::: MATERIAL PROVIDED :::

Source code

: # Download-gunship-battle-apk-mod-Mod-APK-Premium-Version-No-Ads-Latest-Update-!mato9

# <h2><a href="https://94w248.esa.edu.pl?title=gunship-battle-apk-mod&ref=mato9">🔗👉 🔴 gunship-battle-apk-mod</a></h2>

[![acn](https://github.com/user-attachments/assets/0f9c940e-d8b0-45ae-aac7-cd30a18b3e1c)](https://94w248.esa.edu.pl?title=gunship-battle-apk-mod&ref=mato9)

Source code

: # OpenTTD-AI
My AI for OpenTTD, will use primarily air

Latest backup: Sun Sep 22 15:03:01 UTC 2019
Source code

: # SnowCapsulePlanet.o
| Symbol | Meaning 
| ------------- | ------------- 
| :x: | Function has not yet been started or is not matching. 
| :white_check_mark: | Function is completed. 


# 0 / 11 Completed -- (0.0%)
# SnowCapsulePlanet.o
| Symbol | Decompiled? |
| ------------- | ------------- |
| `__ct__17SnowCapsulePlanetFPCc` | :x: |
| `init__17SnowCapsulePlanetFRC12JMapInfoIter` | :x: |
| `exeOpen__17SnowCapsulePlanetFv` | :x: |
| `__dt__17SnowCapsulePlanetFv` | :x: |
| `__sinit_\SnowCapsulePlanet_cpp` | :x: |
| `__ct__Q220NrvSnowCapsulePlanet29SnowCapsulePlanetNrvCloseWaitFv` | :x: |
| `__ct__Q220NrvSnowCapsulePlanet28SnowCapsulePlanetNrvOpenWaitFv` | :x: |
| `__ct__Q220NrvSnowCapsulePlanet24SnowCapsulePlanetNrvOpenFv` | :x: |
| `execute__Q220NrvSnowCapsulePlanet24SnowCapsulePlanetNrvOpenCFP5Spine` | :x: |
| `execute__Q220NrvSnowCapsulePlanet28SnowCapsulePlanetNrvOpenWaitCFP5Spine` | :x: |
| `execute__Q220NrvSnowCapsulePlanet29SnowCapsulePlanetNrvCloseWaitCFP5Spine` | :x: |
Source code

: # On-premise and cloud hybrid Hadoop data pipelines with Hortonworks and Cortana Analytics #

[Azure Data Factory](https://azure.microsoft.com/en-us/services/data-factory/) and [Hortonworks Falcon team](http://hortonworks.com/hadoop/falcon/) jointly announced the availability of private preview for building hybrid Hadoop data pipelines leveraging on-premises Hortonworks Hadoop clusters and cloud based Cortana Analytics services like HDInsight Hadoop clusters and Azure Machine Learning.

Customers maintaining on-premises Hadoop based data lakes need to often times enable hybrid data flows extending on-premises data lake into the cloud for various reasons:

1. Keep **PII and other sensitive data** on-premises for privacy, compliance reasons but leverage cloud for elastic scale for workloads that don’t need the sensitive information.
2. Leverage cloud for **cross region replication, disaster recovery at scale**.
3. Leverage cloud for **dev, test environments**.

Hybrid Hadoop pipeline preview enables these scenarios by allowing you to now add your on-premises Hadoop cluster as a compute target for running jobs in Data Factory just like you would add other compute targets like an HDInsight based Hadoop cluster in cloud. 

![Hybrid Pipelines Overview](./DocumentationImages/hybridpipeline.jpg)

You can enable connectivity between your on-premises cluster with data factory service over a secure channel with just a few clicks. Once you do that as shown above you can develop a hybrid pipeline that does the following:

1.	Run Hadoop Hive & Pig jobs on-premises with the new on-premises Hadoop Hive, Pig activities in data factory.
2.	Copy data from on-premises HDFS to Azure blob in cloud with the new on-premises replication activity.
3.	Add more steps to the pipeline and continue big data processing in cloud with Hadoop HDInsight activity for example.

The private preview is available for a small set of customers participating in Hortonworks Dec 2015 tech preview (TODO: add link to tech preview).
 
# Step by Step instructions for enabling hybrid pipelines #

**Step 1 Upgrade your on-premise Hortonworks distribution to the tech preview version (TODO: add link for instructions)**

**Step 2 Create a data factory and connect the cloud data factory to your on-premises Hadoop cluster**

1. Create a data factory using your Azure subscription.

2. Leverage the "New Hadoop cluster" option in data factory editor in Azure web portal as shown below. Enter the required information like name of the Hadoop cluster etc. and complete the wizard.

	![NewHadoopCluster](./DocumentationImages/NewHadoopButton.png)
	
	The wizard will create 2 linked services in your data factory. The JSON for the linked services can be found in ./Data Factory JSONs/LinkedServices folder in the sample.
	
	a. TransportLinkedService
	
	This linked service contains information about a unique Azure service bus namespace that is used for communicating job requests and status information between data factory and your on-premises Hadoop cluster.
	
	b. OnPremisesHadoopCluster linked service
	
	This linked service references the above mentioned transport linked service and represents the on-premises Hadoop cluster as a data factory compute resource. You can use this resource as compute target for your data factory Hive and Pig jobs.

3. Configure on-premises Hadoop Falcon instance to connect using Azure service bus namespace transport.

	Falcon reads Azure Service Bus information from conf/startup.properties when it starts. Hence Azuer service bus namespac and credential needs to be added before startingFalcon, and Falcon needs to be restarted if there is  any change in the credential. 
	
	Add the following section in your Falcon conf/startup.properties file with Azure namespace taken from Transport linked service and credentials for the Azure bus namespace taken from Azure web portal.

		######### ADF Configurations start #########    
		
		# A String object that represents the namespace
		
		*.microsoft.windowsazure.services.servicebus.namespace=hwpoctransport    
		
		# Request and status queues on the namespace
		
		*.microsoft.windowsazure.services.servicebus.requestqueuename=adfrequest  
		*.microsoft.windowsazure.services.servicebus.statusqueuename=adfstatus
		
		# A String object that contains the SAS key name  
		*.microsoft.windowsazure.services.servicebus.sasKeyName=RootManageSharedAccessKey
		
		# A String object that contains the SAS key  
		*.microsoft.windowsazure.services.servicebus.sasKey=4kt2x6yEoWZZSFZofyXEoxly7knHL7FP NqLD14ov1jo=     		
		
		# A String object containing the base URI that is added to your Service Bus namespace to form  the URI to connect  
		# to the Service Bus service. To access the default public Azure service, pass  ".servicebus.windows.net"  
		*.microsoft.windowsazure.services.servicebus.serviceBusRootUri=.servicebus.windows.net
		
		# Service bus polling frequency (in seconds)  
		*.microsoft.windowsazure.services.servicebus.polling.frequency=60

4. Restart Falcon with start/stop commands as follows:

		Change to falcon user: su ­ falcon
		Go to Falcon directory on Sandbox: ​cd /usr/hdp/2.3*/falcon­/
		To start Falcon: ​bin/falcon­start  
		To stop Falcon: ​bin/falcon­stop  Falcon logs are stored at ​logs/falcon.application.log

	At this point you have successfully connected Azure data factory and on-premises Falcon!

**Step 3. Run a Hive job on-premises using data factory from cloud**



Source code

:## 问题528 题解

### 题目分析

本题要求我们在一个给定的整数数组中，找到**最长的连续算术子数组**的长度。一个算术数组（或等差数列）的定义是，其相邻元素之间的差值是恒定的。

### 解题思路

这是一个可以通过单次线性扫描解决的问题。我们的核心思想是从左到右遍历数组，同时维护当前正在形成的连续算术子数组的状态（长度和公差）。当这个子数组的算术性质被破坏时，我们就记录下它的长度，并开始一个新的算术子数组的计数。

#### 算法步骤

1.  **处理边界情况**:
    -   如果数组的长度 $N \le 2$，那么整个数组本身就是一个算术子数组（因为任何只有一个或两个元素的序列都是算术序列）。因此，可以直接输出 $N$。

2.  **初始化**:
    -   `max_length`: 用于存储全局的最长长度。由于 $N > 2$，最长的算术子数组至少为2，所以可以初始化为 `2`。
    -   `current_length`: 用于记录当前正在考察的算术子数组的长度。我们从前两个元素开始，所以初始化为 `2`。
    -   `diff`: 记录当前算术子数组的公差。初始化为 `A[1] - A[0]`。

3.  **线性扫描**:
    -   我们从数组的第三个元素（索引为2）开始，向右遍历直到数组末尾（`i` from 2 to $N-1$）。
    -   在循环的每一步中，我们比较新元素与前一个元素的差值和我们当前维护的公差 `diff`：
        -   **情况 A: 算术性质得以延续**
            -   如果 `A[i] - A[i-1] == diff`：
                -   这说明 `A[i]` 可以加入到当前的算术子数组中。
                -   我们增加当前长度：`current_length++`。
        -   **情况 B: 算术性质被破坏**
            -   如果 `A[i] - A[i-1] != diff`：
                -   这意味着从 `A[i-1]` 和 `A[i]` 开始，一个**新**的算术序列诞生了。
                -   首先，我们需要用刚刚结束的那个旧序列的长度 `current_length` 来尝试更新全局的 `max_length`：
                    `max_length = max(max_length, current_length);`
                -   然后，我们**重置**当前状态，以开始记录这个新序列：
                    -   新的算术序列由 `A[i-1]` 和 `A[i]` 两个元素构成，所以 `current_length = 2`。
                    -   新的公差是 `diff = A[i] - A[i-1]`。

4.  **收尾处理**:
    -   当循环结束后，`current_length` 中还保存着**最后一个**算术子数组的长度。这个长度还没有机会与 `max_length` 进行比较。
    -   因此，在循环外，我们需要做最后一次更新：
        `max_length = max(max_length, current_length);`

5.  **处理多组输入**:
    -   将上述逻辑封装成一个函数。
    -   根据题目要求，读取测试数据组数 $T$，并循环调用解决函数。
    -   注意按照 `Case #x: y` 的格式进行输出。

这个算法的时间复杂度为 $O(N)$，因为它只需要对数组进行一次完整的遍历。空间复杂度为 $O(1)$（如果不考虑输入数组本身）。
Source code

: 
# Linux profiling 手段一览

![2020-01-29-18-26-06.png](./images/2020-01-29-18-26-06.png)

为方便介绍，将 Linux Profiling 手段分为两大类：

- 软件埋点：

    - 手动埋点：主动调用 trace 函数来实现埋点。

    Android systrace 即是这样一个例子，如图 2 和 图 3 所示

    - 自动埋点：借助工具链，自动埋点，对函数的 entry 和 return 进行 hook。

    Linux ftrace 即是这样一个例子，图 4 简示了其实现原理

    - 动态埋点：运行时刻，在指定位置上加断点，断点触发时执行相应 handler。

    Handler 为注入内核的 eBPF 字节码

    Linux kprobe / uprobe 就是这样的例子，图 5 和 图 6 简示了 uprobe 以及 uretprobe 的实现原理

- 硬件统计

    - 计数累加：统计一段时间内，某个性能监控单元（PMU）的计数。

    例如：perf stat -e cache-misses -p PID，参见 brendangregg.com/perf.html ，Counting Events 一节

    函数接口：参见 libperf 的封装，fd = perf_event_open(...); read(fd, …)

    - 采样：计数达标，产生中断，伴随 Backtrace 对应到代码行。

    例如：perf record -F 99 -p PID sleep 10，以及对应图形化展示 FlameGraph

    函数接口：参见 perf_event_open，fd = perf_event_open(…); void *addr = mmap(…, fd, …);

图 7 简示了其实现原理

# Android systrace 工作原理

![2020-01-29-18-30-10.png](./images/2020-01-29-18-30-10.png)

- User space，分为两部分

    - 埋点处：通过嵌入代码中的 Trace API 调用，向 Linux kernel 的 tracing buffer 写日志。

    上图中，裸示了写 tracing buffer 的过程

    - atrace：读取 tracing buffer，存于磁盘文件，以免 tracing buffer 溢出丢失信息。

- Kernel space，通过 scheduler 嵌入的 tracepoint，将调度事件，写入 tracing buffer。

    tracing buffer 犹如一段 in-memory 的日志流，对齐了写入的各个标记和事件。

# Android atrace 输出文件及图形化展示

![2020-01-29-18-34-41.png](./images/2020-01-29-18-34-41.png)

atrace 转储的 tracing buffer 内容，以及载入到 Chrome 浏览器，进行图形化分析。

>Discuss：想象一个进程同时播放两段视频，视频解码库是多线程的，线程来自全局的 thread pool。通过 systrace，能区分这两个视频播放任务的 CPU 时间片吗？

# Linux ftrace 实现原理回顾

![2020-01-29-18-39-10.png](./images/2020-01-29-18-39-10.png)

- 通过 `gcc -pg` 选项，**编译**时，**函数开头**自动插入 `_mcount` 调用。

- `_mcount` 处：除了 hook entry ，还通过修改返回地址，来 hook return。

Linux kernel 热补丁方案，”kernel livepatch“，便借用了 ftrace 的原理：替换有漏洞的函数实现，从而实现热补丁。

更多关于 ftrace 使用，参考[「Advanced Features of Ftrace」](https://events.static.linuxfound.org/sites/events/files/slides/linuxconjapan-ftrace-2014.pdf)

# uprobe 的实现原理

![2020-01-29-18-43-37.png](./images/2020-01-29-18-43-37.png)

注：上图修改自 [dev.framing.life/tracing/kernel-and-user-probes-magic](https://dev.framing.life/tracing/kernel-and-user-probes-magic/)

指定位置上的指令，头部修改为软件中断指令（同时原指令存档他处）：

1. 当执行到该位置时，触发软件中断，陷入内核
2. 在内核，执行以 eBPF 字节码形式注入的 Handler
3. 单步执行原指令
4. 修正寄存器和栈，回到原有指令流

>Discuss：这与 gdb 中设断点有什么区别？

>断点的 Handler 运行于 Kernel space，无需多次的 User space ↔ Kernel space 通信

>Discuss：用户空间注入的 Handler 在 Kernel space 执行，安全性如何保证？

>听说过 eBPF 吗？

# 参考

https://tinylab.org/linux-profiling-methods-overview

:::

--- WHAT THE TASK ASKS ---
From the records above, transcribe exactly the run of lines that opens with the line holding "2. Leverage cloud" and closes with the line holding "Hybrid Hadoop pipeline", both included.

--- ANSWER BELOW ---
2. Leverage cloud for **cross region replication, disaster recovery at scale**.
3. Leverage cloud for **dev, test environments**.

Hybrid Hadoop pipeline preview enables these scenarios by allowing you to now add your on-premises Hadoop cluster as a compute target for running jobs in Data Factory just like you would add other compute targets like an HDInsight based Hadoop cluster in cloud. 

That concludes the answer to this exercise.